Un chien né pour la compagnie
Un Carlin seul plusieurs heures par jour est un Carlin en souffrance. La solitude est mal tolérée par cette race : elle peut générer de l’anxiété de séparation, des aboiements excessifs, voire des comportements destructeurs. Si votre rythme de vie vous éloigne régulièrement du domicile plus de 5 à 6 heures par jour, il faut le prévoir avant l’adoption.
Espiègle, joueur et légèrement clown
Le Carlin a une personnalité joyeuse et légèrement théâtrale. Il aime attirer l’attention, déclencher le rire, et rejouer une scène qui a bien fonctionné une première fois. Cette tendance au cabotinage est l’une de ses marques de fabrique : il sait exactement ce qu’il fait pour provoquer une réaction chez son propriétaire, et il le fait délibérément.
Ses mimiques faciales sont exceptionnelles dans le monde canin. Son visage plissé, ses grands yeux expressifs et ses bruits caractéristiques (reniflements, ronrons, grognements doux) en font un interlocuteur particulièrement expressif. Peu de races communiquent autant avec le corps et le visage que le Carlin.
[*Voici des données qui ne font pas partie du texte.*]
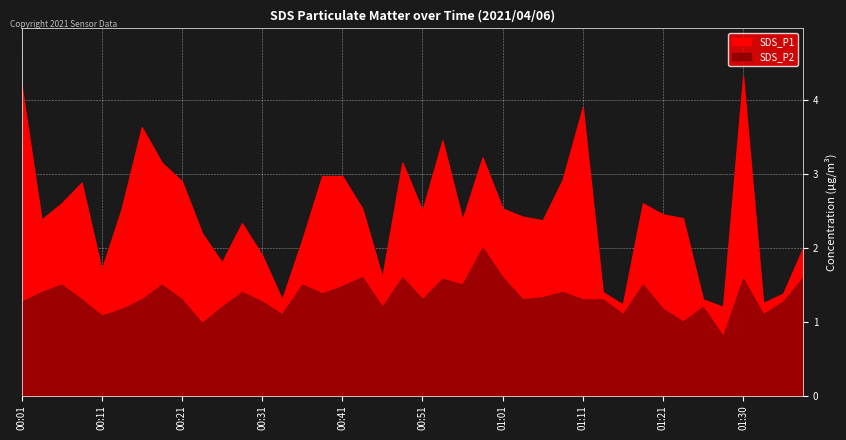

Reading right to left, extract all data points from this chart.

SDS_P1: 01:38=2.0	01:35=1.4	01:33=1.2	01:30=4.3	01:28=1.2	01:26=1.3	01:23=2.4	01:21=2.5	01:18=2.6	01:16=1.2	01:13=1.4	01:11=3.9	01:08=2.9	01:06=2.4	01:03=2.4	01:01=2.5	00:58=3.2	00:56=2.4	00:53=3.5	00:51=2.5	00:48=3.1	00:46=1.6	00:43=2.5	00:41=3.0	00:38=3.0	00:36=2.1	00:33=1.3	00:31=1.9	00:28=2.3	00:26=1.8	00:23=2.2	00:21=2.9	00:19=3.1	00:16=3.6	00:14=2.5	00:11=1.7	00:09=2.9	00:06=2.6	00:04=2.4	00:01=4.2
SDS_P2: 01:38=1.6	01:35=1.3	01:33=1.1	01:30=1.6	01:28=0.8	01:26=1.2	01:23=1.0	01:21=1.2	01:18=1.5	01:16=1.1	01:13=1.3	01:11=1.3	01:08=1.4	01:06=1.3	01:03=1.3	01:01=1.6	00:58=2.0	00:56=1.5	00:53=1.6	00:51=1.3	00:48=1.6	00:46=1.2	00:43=1.6	00:41=1.5	00:38=1.4	00:36=1.5	00:33=1.1	00:31=1.3	00:28=1.4	00:26=1.2	00:23=1.0	00:21=1.3	00:19=1.5	00:16=1.3	00:14=1.2	00:11=1.1	00:09=1.3	00:06=1.5	00:04=1.4	00:01=1.3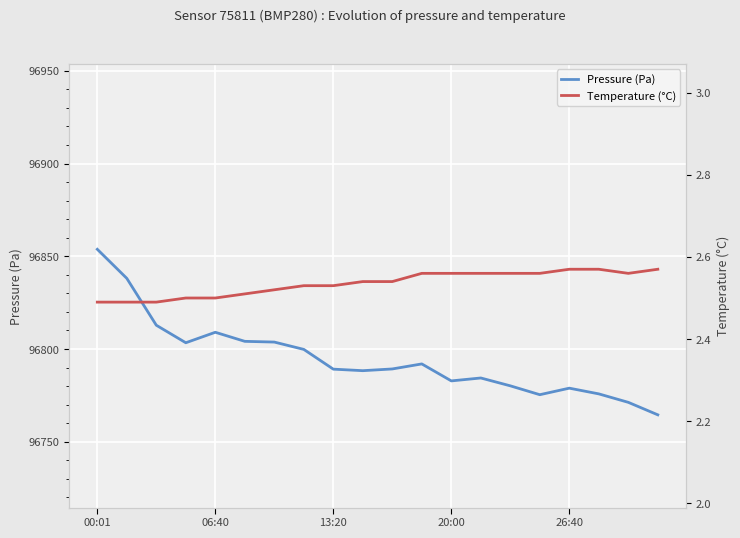

Which series has the widest spread of values?

Pressure (Pa)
Il reste joueur une bonne partie de sa vie, même si l’intensité diminue progressivement après 3-4 ans. Les jeux doivent rester courts et sans effort intense, en raison de sa morphologie brachycéphale qui limite sa capacité respiratoire.
Avec les enfants et les autres animaux
Le Carlin est généralement excellent avec les enfants. Sa robustesse relative (6 à 8 kg, morphologie trapue), sa patience naturelle et son goût du jeu en font un compagnon adapté aux familles avec des enfants dès 4-5 ans. Il ne se laissera pas intimider par l’agitation d’un jeune enfant, mais il faut tout de même apprendre aux plus petits à respecter son espace, notamment autour de son visage et de ses yeux fragiles.
Avec les autres animaux, le Carlin s’adapte bien. Il est généralement peu conflictuel avec les autres chiens et peut cohabiter sans problème avec des chats s’il y est habitué tôt. Sa sociabilité naturelle facilite les présentations, même si une introduction progressive reste recommandée.
Un chien qui a besoin d’être inclus dans la vie familiale
Le Carlin ne supporte pas d’être mis à l’écart. Il veut être là où se passe la vie : dans la pièce principale, sur le canapé, présent lors des repas et des moments de détente. Cette intégration totale dans la vie familiale est une de ses exigences fondamentales. Un Carlin cantonné à la cuisine ou au jardin sera un Carlin malheureux.
En échange de cette présence, il offre un attachement sincère, une gaieté constante et une compagnie légère. Il convient parfaitement aux retraités, aux personnes seules en recherche de compagnie, aux familles avec enfants, et à tous ceux qui souhaitent un chien fondamentalement tourné vers l’humain.